── Source records

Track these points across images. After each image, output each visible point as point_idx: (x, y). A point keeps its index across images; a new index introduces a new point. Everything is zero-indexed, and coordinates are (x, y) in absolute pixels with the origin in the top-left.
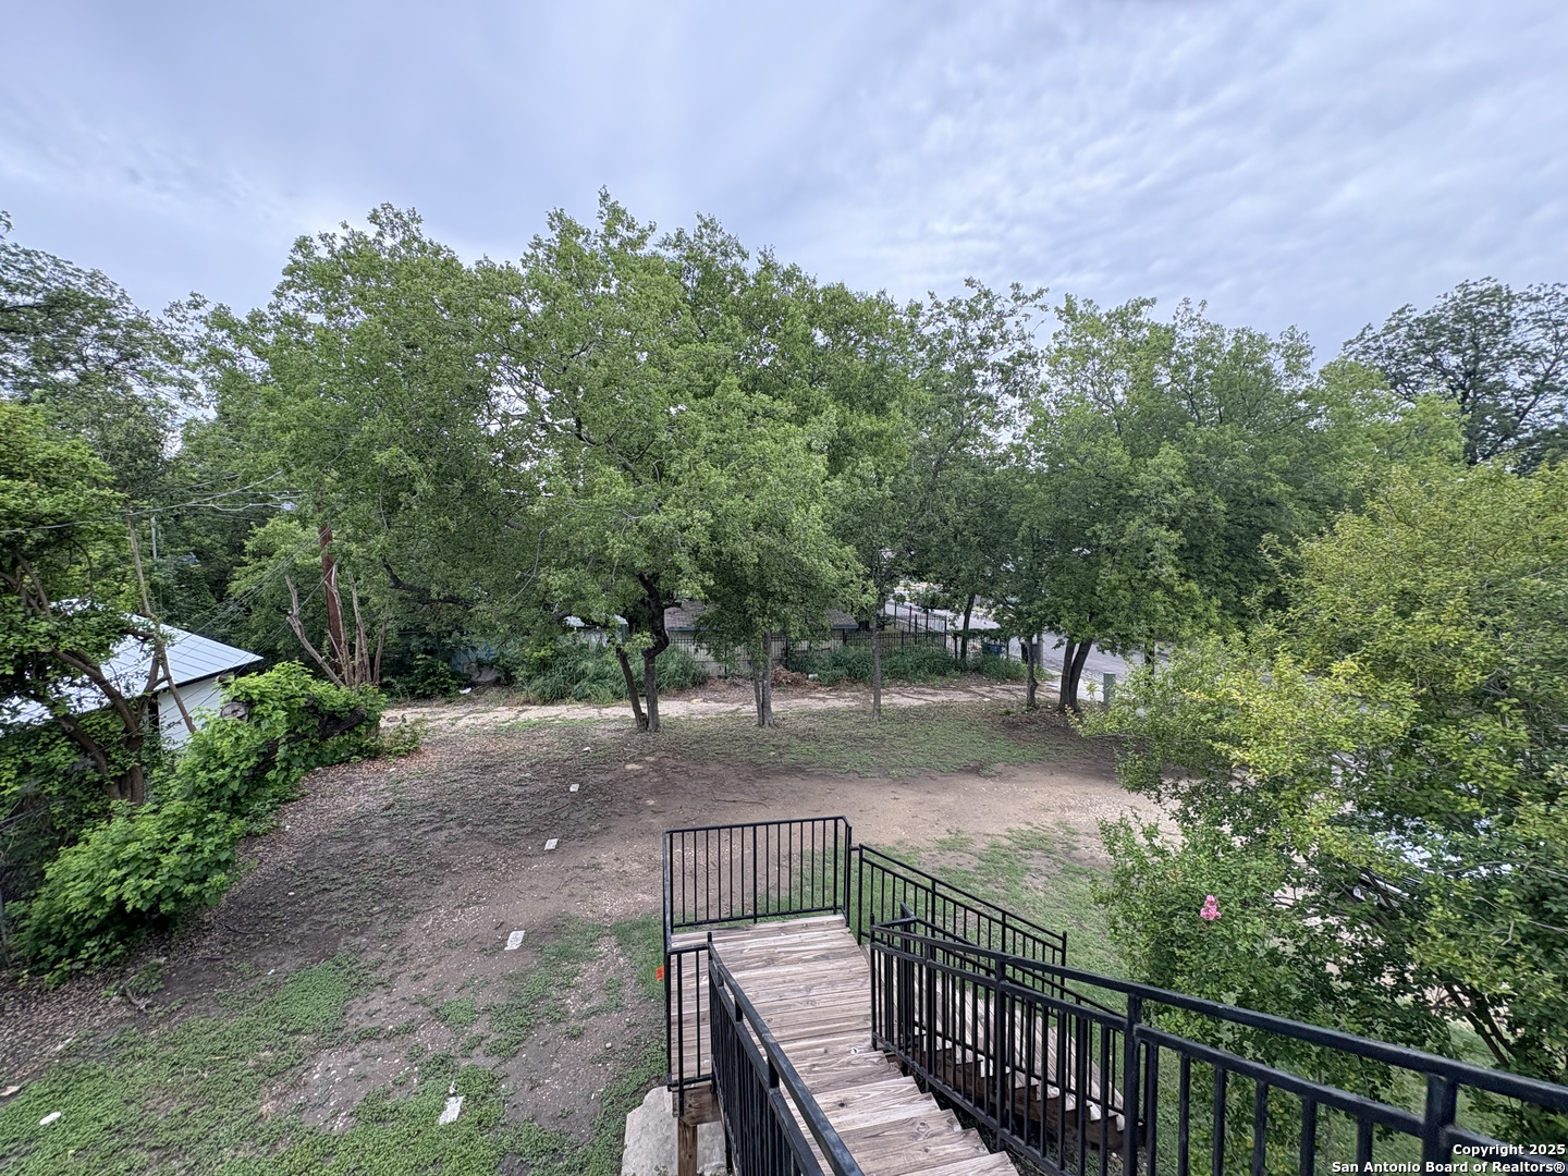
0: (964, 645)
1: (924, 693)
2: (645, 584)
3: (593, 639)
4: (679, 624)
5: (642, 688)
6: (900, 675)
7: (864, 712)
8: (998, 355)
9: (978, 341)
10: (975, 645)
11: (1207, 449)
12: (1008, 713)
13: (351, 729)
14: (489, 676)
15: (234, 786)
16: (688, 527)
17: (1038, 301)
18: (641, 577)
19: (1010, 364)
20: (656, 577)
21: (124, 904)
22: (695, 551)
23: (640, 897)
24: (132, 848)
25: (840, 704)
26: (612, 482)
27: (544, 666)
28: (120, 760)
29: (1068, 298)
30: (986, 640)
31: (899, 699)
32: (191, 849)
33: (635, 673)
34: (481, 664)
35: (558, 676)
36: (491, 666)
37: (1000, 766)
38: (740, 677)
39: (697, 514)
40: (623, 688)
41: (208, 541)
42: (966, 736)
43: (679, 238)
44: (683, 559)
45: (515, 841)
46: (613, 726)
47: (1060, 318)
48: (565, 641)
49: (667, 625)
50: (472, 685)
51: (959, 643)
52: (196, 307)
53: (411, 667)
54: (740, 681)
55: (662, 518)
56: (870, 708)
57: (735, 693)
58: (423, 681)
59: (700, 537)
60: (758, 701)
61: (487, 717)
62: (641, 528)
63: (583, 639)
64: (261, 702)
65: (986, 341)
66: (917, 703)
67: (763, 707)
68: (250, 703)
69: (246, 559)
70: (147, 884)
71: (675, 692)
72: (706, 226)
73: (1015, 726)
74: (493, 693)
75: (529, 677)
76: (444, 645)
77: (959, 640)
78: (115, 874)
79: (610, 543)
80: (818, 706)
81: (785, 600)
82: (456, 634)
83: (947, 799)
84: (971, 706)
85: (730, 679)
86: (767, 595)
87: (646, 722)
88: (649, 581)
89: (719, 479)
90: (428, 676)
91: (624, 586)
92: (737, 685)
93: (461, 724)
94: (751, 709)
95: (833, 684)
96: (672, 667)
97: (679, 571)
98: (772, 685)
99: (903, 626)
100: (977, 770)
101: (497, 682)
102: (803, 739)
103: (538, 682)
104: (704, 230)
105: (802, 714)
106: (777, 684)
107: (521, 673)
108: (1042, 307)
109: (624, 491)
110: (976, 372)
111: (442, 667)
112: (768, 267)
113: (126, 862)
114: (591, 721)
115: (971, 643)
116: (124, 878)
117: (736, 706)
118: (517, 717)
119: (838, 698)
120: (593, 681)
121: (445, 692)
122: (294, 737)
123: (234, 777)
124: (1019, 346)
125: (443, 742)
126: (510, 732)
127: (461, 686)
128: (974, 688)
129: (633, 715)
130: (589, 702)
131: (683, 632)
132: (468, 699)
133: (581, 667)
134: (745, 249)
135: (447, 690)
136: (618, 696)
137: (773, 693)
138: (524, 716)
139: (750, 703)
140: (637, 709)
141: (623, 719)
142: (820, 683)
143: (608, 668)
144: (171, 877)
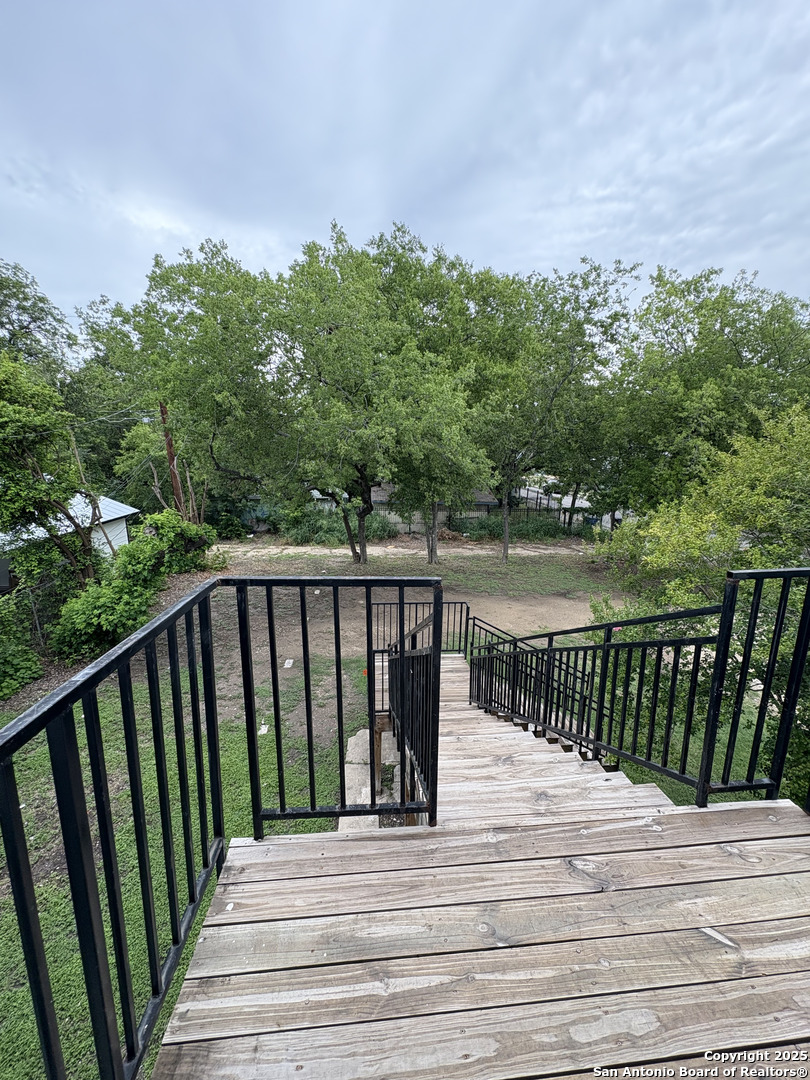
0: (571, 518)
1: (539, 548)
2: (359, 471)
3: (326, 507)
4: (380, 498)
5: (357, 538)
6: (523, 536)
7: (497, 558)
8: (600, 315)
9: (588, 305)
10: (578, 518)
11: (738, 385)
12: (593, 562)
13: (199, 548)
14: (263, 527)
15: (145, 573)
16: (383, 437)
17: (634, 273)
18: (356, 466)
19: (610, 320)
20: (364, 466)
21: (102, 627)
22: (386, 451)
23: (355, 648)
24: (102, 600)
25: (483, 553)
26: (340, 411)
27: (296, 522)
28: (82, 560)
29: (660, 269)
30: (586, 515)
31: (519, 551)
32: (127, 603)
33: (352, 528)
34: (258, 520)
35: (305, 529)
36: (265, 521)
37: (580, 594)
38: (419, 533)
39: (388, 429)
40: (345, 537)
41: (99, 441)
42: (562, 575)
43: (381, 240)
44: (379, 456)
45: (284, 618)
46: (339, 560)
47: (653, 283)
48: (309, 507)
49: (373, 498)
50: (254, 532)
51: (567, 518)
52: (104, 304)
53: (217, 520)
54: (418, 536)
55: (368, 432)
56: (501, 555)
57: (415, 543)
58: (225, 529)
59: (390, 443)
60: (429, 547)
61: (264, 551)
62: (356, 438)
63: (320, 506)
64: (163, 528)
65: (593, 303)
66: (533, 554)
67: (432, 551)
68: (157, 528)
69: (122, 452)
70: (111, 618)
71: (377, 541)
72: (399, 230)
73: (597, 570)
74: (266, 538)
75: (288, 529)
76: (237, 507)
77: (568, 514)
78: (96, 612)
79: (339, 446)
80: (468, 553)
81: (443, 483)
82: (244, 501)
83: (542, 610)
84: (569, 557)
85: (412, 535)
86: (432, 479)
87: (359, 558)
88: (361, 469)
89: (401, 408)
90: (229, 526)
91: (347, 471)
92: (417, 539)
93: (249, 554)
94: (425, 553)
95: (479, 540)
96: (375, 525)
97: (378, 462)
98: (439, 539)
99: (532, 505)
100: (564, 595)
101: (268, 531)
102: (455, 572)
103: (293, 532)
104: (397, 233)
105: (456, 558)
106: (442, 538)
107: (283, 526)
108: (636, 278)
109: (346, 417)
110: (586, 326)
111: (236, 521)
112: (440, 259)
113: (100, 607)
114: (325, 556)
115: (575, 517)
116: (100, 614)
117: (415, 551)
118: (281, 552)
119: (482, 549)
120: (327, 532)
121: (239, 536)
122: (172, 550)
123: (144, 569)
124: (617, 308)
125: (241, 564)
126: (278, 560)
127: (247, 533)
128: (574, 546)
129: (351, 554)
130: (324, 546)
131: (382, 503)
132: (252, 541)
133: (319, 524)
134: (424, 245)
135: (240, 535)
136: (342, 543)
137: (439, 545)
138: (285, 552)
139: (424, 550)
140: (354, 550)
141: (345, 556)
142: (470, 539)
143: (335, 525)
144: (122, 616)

────

Rewrite the listing above with "point_idx" replaced by "point_number" wherever it occurs, keeping everything else the same. Leave the pictures out.

Your solution:
Track these points across images. After each image, output each visible point as point_number: (x, y). A point keeps its index across images; a new index introduces a new point. Everything is zero-indexed, and coordinates are (x, y) in absolute pixels with the origin in the top-left.
0: (964, 645)
1: (924, 693)
2: (645, 584)
3: (593, 639)
4: (679, 624)
5: (642, 688)
6: (900, 675)
7: (864, 712)
8: (998, 355)
9: (978, 341)
10: (975, 645)
11: (1207, 449)
12: (1008, 713)
13: (351, 729)
14: (489, 676)
15: (234, 786)
16: (688, 527)
17: (1038, 301)
18: (641, 577)
19: (1010, 364)
20: (656, 577)
21: (124, 904)
22: (695, 551)
23: (640, 897)
24: (132, 848)
25: (840, 704)
26: (612, 482)
27: (544, 666)
28: (120, 760)
29: (1068, 298)
30: (986, 640)
31: (899, 699)
32: (191, 849)
33: (635, 673)
34: (481, 664)
35: (558, 676)
36: (491, 666)
37: (1000, 766)
38: (740, 677)
39: (697, 514)
40: (623, 688)
41: (208, 541)
42: (966, 736)
43: (679, 238)
44: (683, 559)
45: (515, 841)
46: (613, 726)
47: (1060, 318)
48: (565, 641)
49: (667, 625)
50: (472, 685)
51: (959, 643)
52: (196, 307)
53: (411, 667)
54: (740, 681)
55: (662, 518)
56: (870, 708)
57: (735, 693)
58: (423, 681)
59: (700, 537)
60: (758, 701)
61: (487, 717)
62: (641, 528)
63: (583, 639)
64: (261, 702)
65: (986, 341)
66: (917, 703)
67: (763, 707)
68: (250, 703)
69: (246, 559)
70: (147, 884)
71: (675, 692)
72: (706, 226)
73: (1015, 726)
74: (493, 693)
75: (529, 677)
76: (444, 645)
77: (959, 640)
78: (115, 874)
79: (610, 543)
80: (818, 706)
81: (785, 600)
82: (456, 634)
83: (947, 799)
84: (971, 706)
85: (730, 679)
86: (767, 595)
87: (646, 722)
88: (649, 581)
89: (719, 479)
90: (428, 676)
91: (624, 586)
92: (737, 685)
93: (461, 724)
94: (751, 709)
95: (833, 684)
96: (672, 667)
97: (679, 571)
98: (772, 685)
99: (903, 626)
100: (977, 770)
101: (497, 682)
102: (803, 739)
103: (538, 682)
104: (704, 230)
105: (802, 714)
106: (777, 684)
107: (521, 673)
108: (1042, 307)
109: (624, 491)
110: (976, 372)
111: (442, 667)
112: (768, 267)
113: (126, 862)
114: (591, 721)
115: (971, 643)
116: (124, 878)
117: (736, 706)
118: (517, 717)
119: (838, 698)
120: (593, 681)
121: (445, 692)
122: (294, 737)
123: (234, 777)
124: (1019, 346)
125: (443, 742)
126: (510, 732)
127: (461, 686)
128: (974, 688)
129: (633, 715)
130: (589, 702)
131: (683, 632)
132: (468, 699)
133: (581, 667)
134: (745, 249)
135: (447, 690)
136: (618, 696)
137: (773, 693)
138: (524, 716)
139: (750, 703)
140: (637, 709)
141: (623, 719)
142: (820, 683)
143: (608, 668)
144: (171, 877)
0: (571, 518)
1: (539, 548)
2: (359, 471)
3: (326, 507)
4: (380, 498)
5: (357, 538)
6: (523, 536)
7: (497, 558)
8: (600, 315)
9: (588, 305)
10: (578, 518)
11: (738, 385)
12: (593, 562)
13: (199, 548)
14: (263, 527)
15: (145, 573)
16: (383, 437)
17: (634, 273)
18: (356, 466)
19: (610, 320)
20: (364, 466)
21: (102, 627)
22: (386, 451)
23: (355, 648)
24: (102, 600)
25: (483, 553)
26: (340, 411)
27: (296, 522)
28: (82, 560)
29: (660, 269)
30: (586, 515)
31: (519, 551)
32: (127, 603)
33: (352, 528)
34: (258, 520)
35: (305, 529)
36: (265, 521)
37: (580, 594)
38: (419, 533)
39: (388, 429)
40: (345, 537)
41: (99, 441)
42: (562, 575)
43: (381, 240)
44: (379, 456)
45: (284, 618)
46: (339, 560)
47: (653, 283)
48: (309, 507)
49: (373, 498)
50: (254, 532)
51: (567, 518)
52: (104, 304)
53: (217, 520)
54: (418, 536)
55: (368, 432)
56: (501, 555)
57: (415, 543)
58: (225, 529)
59: (390, 443)
60: (429, 547)
61: (264, 551)
62: (356, 438)
63: (320, 506)
64: (163, 528)
65: (593, 303)
66: (533, 554)
67: (432, 551)
68: (157, 528)
69: (122, 452)
70: (111, 618)
71: (377, 541)
72: (399, 230)
73: (597, 570)
74: (266, 538)
75: (288, 529)
76: (237, 507)
77: (568, 514)
78: (96, 612)
79: (339, 446)
80: (468, 553)
81: (443, 483)
82: (244, 501)
83: (542, 610)
84: (569, 557)
85: (412, 535)
86: (432, 479)
87: (359, 558)
88: (361, 469)
89: (401, 408)
90: (229, 526)
91: (347, 471)
92: (417, 539)
93: (249, 554)
94: (425, 553)
95: (479, 540)
96: (375, 525)
97: (378, 462)
98: (439, 539)
99: (532, 505)
100: (564, 595)
101: (268, 531)
102: (455, 572)
103: (293, 532)
104: (397, 233)
105: (456, 558)
106: (442, 538)
107: (283, 526)
108: (636, 278)
109: (346, 417)
110: (586, 326)
111: (236, 521)
112: (440, 259)
113: (100, 607)
114: (325, 556)
115: (575, 517)
116: (100, 614)
117: (415, 551)
118: (281, 552)
119: (482, 549)
120: (327, 532)
121: (239, 536)
122: (172, 550)
123: (144, 569)
124: (617, 308)
125: (241, 564)
126: (278, 560)
127: (247, 533)
128: (574, 546)
129: (351, 554)
130: (324, 546)
131: (382, 503)
132: (252, 541)
133: (319, 524)
134: (424, 245)
135: (240, 535)
136: (342, 543)
137: (439, 545)
138: (285, 552)
139: (424, 550)
140: (354, 550)
141: (345, 556)
142: (470, 539)
143: (335, 525)
144: (122, 616)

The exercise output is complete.